=== 提示文 ===

ラムの大通り

愛猫フォーンを相手に映画のお話。
主に劇場公開前の新作映画についておしゃべりしています。

『男はソレを我慢できない』

2006-06-09 22:49:53 | 新作映画
※映画の核に触れる部分もあります。
鑑賞ご予定の方は、その後で読んでいただいた方がより楽しめるかも。



----どこかで聞いたことがあるようなタイトルだニャ。
「アン・ルイスだったかな。
『女はソレを我慢できない』という歌もあったけど、
映画ファンにはジェーン・マンスフィールド主演の音楽コメディ、
『女はそれを我慢できない』が有名だね。
でもプレスにはこの映画について何も触れてない」

----どっちにしろ、ちょっとそそるタイトルだよね?
主演が竹中直人か、またアツ苦しそう。
「簡単に言えば
『男はつらいよ』の下北沢バージョン。
ただし『007』をパロッた『オースティン・パワーズ』と同じく
ポップでしかも下半身ギャグが多い」

----と言うことは、主人公はどこからか下北沢に戻ってくるんだね。
「うん。
主人公・服部大河(竹中直人)は
“DJタイガー”として7年の放浪の末、
下北沢の実家『饅頭屋うさぎや』へ。
彼の異様な姿を観て驚く、
おいちゃん(ベンガル)、おばちゃん(清水ミチコ)、
そして妹ちえり→チェリー(さくら)。
さっそく彼の周りには“ハゲ仲間”が集まり始める。
この“ハゲ仲間”を演じているのは高橋克実、温水洋一。
さて、マドンナさつきちゃん(鈴木京香)が
離婚して町に戻っていると知ったタイガーは
彼女が切り盛りしている和風喫茶に入り浸り。
ところがそんな下北沢の町に大問題が起こる。
なんとこの町にソープランドができると言うのだ。
さつきに『下北沢を守ってください』と言われ、
タイガーたちは敵地に乗り込むが……」

----分かった。しかし「男はソレを我慢できない」わけだね。
「そういうこと。
時代は2006年夏と言うことになっているけど、
男たちの衣服は60年代後期を偲ばせるサイケな色づかい。
これは『男はつらいよ』が生まれた1969年を意識したのかも。
監督は下北沢を拠点にしている信藤三雄。
プレスの言葉を借りるなら
<映像、音楽、グラフィックアート>のリミックス。

=== 対象データ ===

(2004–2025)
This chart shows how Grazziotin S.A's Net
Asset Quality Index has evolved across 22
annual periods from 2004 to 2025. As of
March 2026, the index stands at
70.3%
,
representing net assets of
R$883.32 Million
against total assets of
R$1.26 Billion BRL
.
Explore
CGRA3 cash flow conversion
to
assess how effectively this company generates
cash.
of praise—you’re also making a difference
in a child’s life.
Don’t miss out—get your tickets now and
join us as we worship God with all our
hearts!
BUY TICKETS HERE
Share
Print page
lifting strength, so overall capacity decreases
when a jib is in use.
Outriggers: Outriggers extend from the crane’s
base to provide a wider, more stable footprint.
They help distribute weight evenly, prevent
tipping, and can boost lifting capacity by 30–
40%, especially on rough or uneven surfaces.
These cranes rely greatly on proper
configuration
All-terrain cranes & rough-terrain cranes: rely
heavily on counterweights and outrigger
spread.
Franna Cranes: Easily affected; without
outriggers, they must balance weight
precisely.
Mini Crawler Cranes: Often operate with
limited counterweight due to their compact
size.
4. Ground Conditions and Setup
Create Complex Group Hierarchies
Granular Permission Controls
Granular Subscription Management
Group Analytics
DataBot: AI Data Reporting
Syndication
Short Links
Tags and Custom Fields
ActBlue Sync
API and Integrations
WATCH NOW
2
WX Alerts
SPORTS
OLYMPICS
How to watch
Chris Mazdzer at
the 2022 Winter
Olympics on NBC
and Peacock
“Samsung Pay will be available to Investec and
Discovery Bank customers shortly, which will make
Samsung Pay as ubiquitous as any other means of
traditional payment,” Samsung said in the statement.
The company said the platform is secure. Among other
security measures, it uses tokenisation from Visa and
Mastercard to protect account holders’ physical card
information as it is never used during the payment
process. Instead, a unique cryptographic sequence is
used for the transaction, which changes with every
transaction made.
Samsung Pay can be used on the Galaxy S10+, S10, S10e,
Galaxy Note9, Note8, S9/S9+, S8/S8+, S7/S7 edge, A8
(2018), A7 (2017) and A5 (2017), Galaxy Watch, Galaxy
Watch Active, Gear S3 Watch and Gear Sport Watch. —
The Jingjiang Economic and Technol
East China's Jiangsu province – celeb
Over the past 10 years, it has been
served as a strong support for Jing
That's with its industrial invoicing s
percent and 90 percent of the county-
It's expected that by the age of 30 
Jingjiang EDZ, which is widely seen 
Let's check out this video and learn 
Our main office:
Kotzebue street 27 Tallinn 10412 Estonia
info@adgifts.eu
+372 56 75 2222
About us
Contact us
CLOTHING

===

**課題:**
提示文の映画紹介で、タイガーたちが敵地に乗り込むのはなぜか、本文の記述に基づいて1〜3文で説明してください。 記録は提示文とは別個の資料です。

**想定解答:**
下北沢の町にソープランドができるという大問題が起こり、さつきに「下北沢を守ってください」と言われたためです。